Удовлетворившись впечатлением, которое произвели на Пропорция его слова, претор сказал:
— Запомни, то, что я тебе сейчас скажу — дело государственной важности! После нашего разговора ты получишь подписанную лично мной легацию на имя Гнея Лициния. Согласно ей, жители Италии и наших провинций обязаны будут предоставлять тебе повозки, упряжных животных, продовольствие, принимать к себе на ночлег…
— Я готов делать все это на свои деньги! — воскликнул Луций.
— Забудь о своих прежних частных поездках! — остановил его претор. — С этой минуты ты не просто торговец, а посланник великого Рима!
— Куда я должен ехать? — с готовностью спросил Луций.
— В Пергам.
— Когда?
— Сегодня. Не позднее полуночи.
— И что я должен сделать там?
Претор загадочно прищурился:
— Твоя миссия будет выглядеть скромно. Скажем — закупка партии оливкового масла для… армии Фульвия Флакка! Ты ведь уже имел дело с ее казначеями!

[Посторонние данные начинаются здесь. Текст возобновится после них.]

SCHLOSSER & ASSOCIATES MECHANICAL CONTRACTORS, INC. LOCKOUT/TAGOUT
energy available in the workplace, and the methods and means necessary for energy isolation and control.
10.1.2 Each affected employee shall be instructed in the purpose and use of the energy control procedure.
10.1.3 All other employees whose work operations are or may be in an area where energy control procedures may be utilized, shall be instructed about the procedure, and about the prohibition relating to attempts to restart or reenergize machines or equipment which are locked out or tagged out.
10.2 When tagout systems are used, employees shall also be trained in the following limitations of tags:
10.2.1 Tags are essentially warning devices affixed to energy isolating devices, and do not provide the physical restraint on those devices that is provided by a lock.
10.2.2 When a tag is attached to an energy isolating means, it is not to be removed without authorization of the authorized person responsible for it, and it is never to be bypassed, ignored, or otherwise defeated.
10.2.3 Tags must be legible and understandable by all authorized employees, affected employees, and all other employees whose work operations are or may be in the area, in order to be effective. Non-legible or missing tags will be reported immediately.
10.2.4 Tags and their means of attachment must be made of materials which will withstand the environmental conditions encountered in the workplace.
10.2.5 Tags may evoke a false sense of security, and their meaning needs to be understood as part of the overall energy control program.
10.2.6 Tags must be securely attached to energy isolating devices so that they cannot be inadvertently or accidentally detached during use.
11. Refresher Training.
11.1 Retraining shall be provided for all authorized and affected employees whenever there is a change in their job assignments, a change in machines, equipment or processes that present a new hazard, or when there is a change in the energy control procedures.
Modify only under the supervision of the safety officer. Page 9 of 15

Луций смущенно кашлянул в кулак.
— Главной же твоей целью, — продолжал претор, — будет войти в доверие к царю.
— Атталу?!
— Не забывай, что ты посланник не какой-то там Вифинии, а самого Рима! — назидательно заметил претор. — Но не думай, что это будет так просто, однако и не так сложно: в Пергаме среди знати должно быть немало друзей. Они помогут проникнуть тебе во дворец.

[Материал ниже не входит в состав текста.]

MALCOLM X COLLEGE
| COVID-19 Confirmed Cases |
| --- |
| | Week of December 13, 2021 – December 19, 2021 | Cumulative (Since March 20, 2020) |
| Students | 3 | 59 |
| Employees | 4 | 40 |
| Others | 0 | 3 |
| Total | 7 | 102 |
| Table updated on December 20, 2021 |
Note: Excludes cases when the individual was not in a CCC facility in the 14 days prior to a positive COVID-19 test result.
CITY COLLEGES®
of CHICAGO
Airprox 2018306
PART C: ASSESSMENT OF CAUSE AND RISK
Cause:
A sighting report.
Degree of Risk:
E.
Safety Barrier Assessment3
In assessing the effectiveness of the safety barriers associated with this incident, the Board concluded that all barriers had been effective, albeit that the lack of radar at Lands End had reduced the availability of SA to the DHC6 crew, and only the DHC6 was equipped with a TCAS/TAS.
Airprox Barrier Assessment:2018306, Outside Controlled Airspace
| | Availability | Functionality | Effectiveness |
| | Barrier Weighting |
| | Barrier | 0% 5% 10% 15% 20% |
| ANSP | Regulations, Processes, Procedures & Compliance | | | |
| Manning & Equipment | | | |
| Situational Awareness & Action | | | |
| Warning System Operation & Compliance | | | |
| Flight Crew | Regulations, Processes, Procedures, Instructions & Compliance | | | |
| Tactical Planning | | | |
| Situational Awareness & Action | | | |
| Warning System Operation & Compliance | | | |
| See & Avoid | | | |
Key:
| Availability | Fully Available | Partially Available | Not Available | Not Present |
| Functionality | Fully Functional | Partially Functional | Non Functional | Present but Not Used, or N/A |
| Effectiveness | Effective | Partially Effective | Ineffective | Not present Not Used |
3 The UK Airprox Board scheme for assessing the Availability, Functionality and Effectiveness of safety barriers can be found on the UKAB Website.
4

— Да я подкуплю всю стражу, залью золотом каждую щель в дверях дворца, но проникну к Атталу! — пообещал Пропорций.
— Именно поэтому я и позвал тебя. Кстати, местная знать тебе поможет безо всякого золота, отдай его лучше наемным убийцам или рабам: пусть найдут брата царя по имени Аристоник, и убьют его. Во дворце же ты сделаешь главное: постараешься убедить Аттала завещать свое царство Риму. Привезешь такое завещание — и ты сенатор!
— Сенатор?!
— Правда, скорее всего Аттал даже не станет слушать тебя!
— сказал претор. — Тогда ты подделаешь это завещание и скрепишь его царской печатью. Подпишет ли это завещание сам царь или ты приложишь к нему печать уже его мертвым пальцем — мне безразлично. Главное, чтобы оно было в Риме, у меня в руках!
— Я сделаю все, что ты приказываешь! — клятвенно пообещал Пропорций.